Fixed-asset investment grew at its slowest pace in January-April since December 2000, and a study released last November by two economists affiliated with China’s state planner said the delivery rate of infrastructure projects had fallen to 60 percent over the last decade from up to 79 percent in the 1990s.
Things have become particularly bad in the most recent years.
“We’re seeing a lot of delays, it can take 6-12 months between when a project is planned to when it’s actually getting financed.” said Susannah Kroeber, analyst at J Capital Research. “In the infrastructure boom of 2009, 2010, 2011, you could really see things get started really quickly.”
It is certainly taking longer now for money to find its way to the developers. A Thomson Reuters survey of data on 87 Chinese construction and building material firms showed that the median time it took to receive payment from customers at the end of last year rose to 177.23 days, twice as long as in 2010.
Reasons why projects hit roadblocks in China are manifold, ranging from initial design failings to a refusal of residents to accept resettlement offers.
In Datong, a coal-mining city in central China’s Shanxi province, 125 construction projects were halted after the city mayor was transferred to another jurisdiction in 2013, state media reported in November.
Work stalled on the Minhang project after Tian Man Investment, which purchased the plot of land, lost money on two property deals in Zhejiang province, according to local media.

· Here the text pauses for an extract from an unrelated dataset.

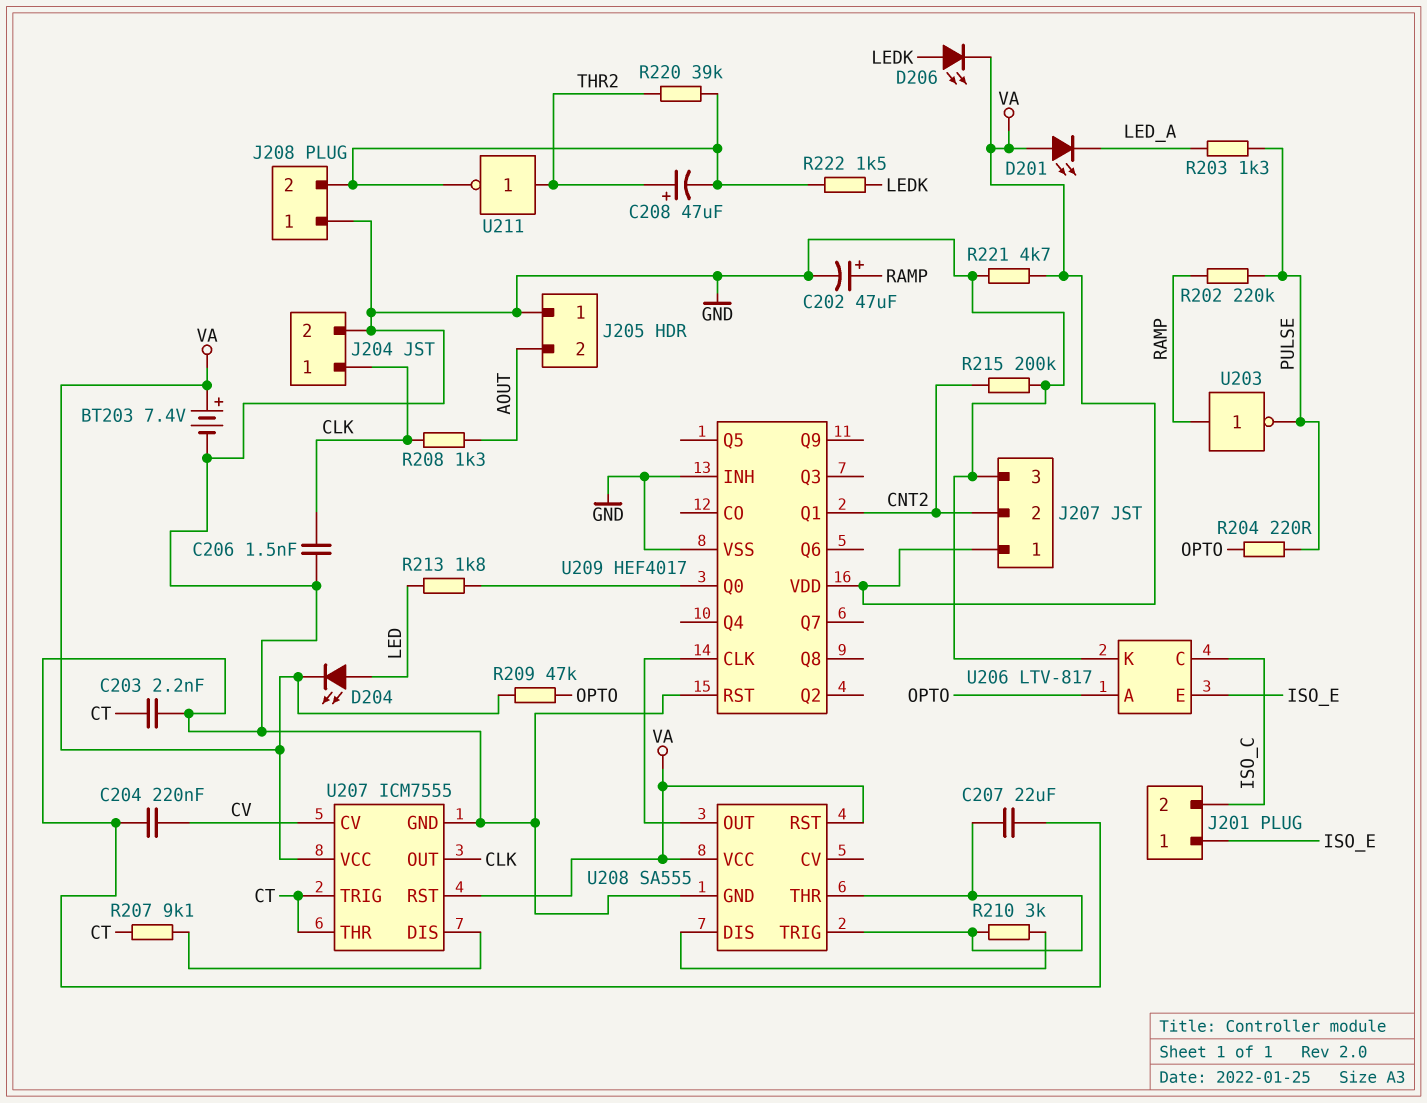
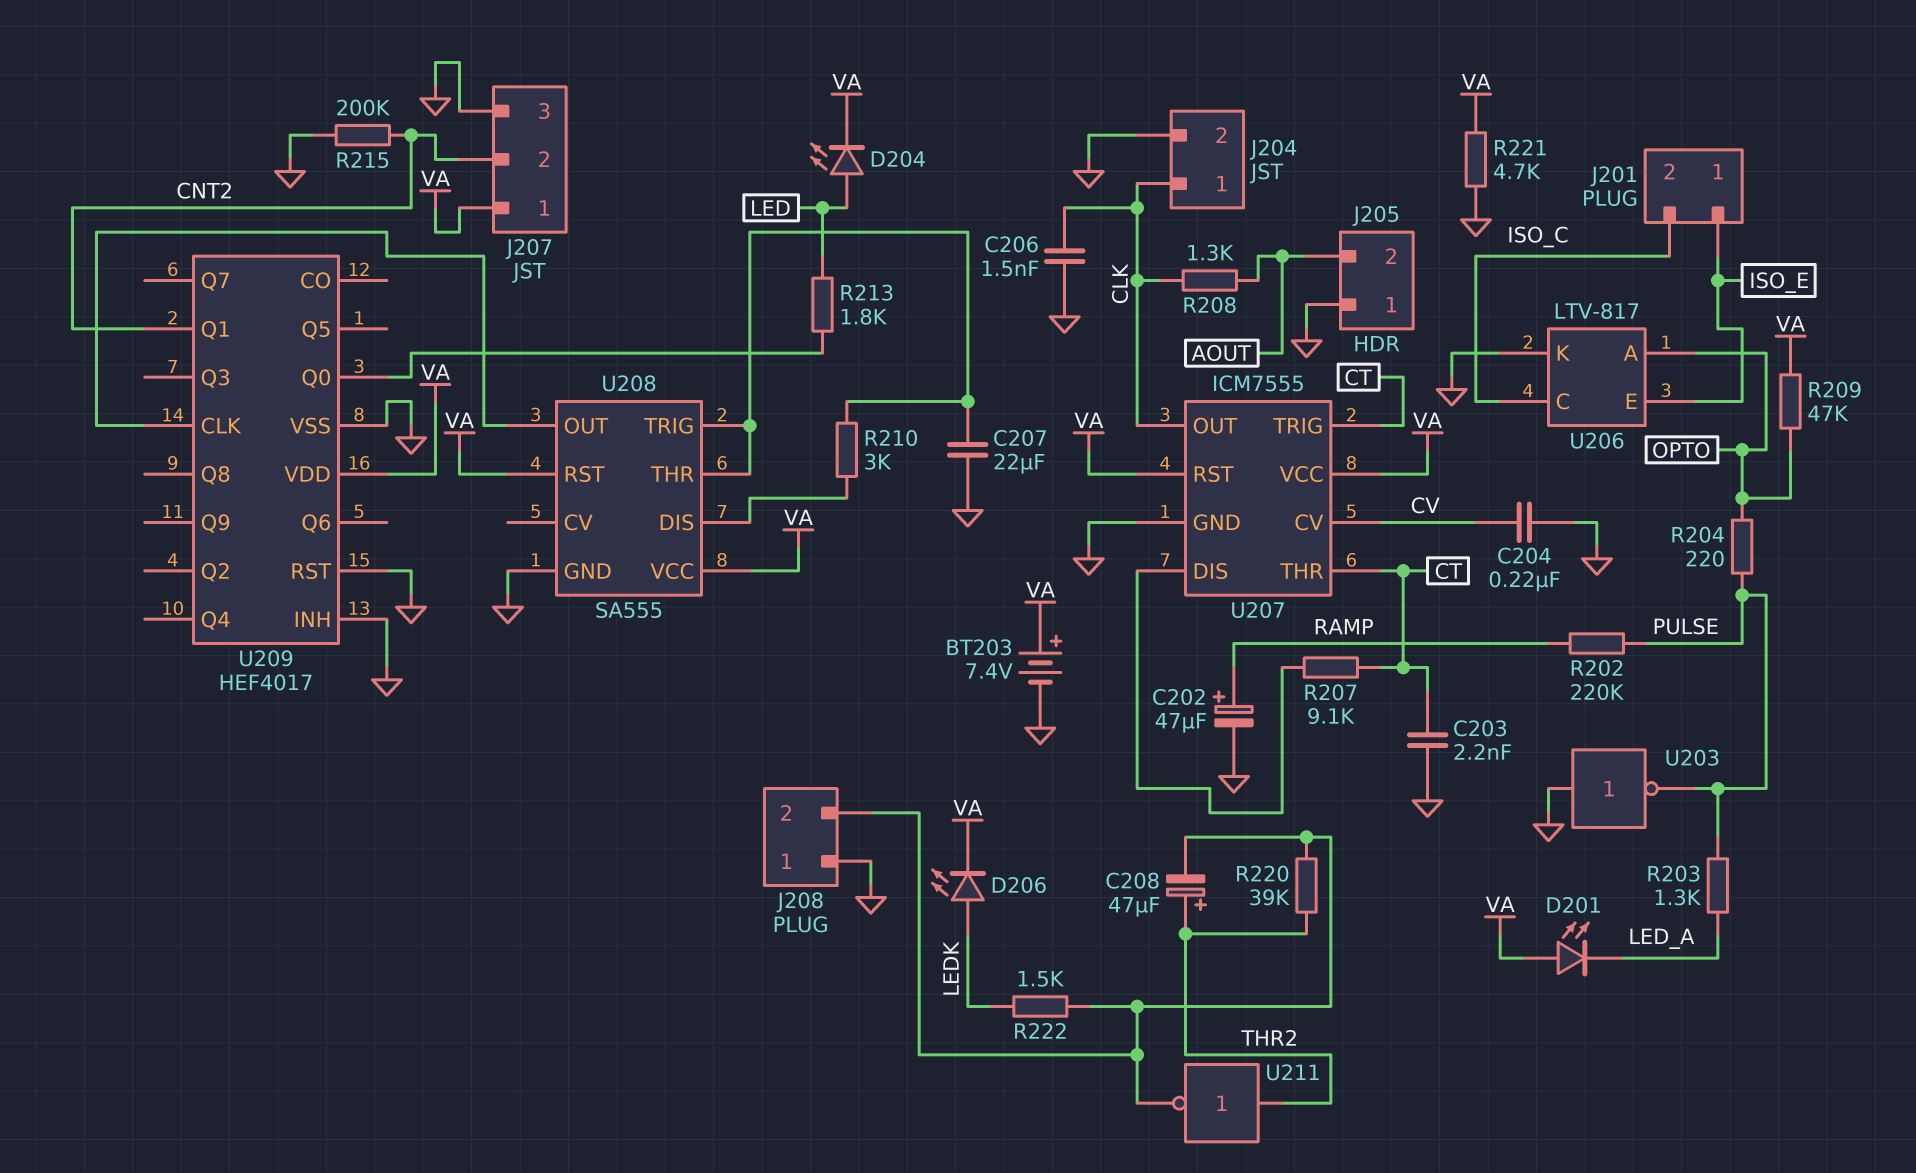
U203: NOT (in RAMP, out PULSE) -> NOT (in GND, out PULSE)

The local government, which was supposed to buy the finished project back, held back after the construction delays, the reports said. The project was due to be completed last year. The government declined to comment.
Industry watchers say more delays are likely as Beijing’s push to wean local governments off high-interest, off-balance sheet debt conflicts with its desire to ramp up infrastructure spending. Past sprees were financed through just such out-of-favour borrowing, but now Beijing wants the provinces to turn to the fledgling municipal bond market instead.

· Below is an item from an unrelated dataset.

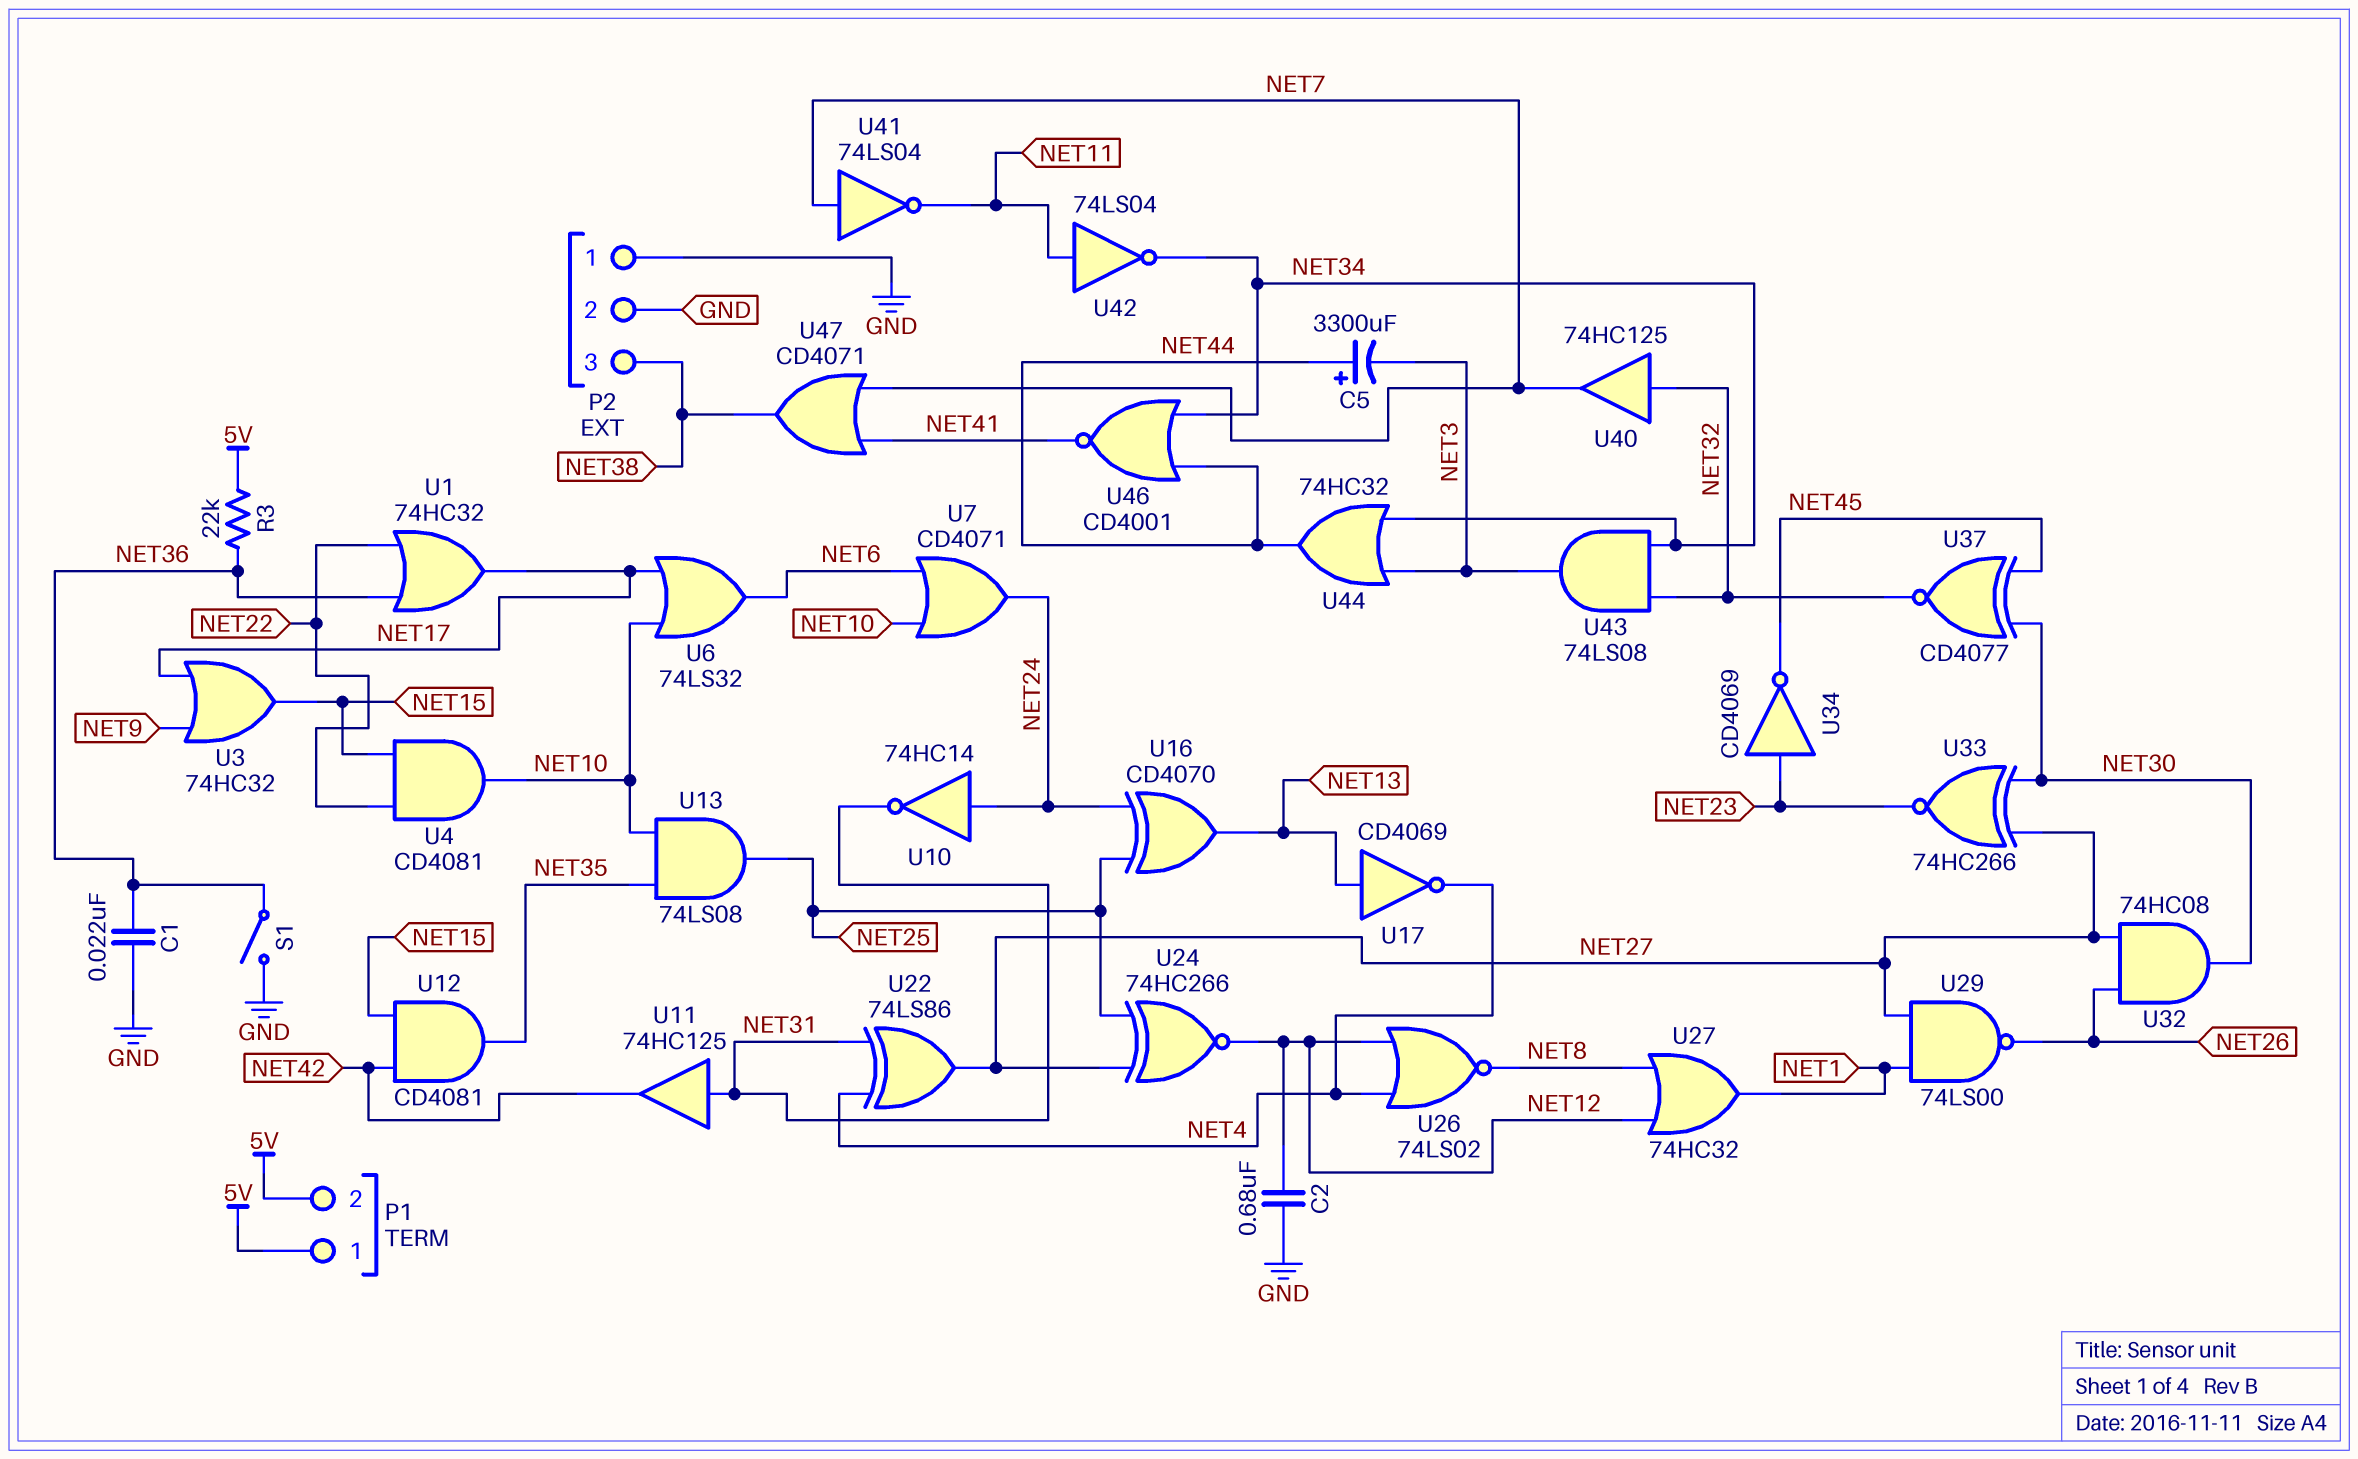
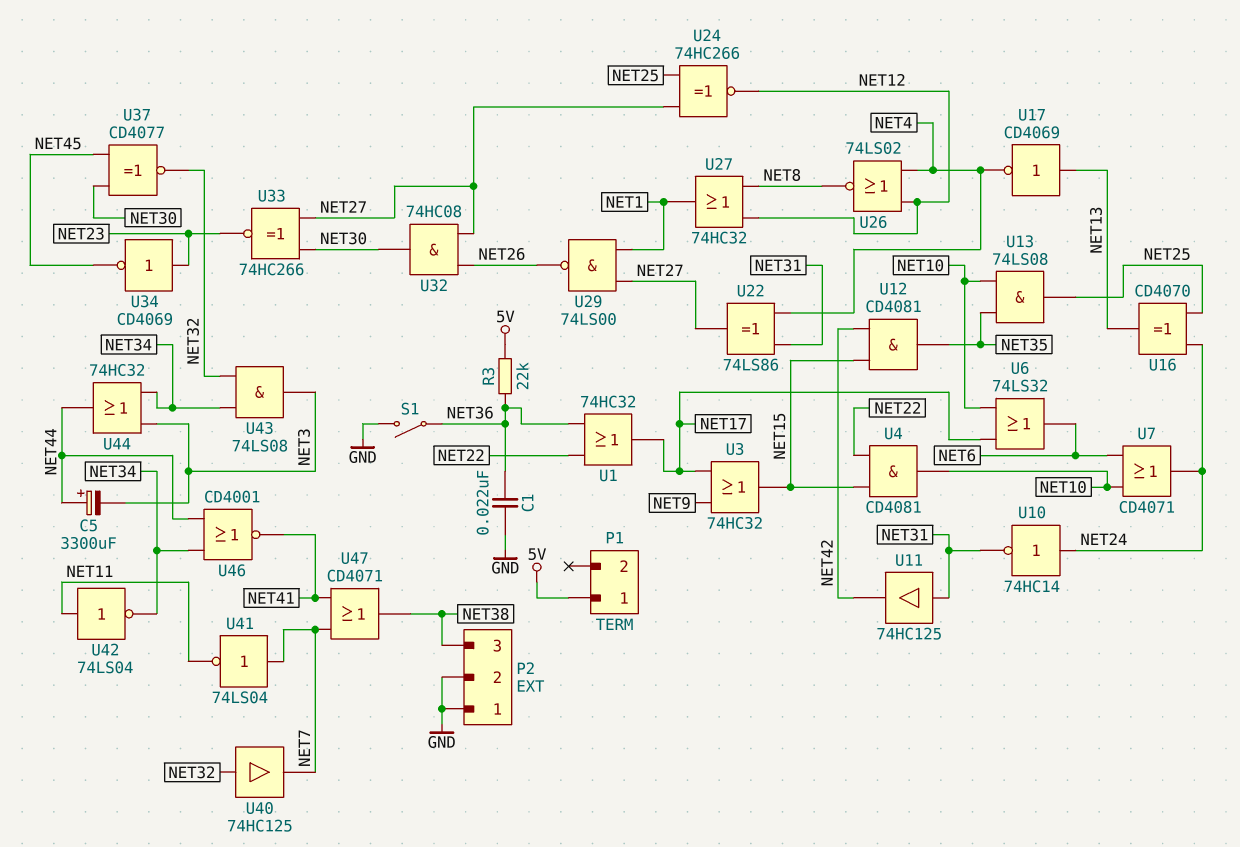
C2: 680nF (GND, NET12) -> none
P1 pin 2: 5V -> none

“The transition of local infrastructure project financing from local government financing vehicle (LGFV) loans to public/private partnership and provincial government bonds has resulted in a lot of new projects being unable to secure sufficient funding yet,” Credit Suisse analyst Vincent Chan said in a February note.
“The old financing channel is closed, and the new one has not been established yet,” he said.
Any financing bottleneck will be damaging to growth, said Julian Evans-Pritchard, China economist at Capital Economics.
“LGFVs have mostly been used to finance infrastructure projects, public works, and that has a knock-on effect on the broader economy, particularly in heavy industry and construction.”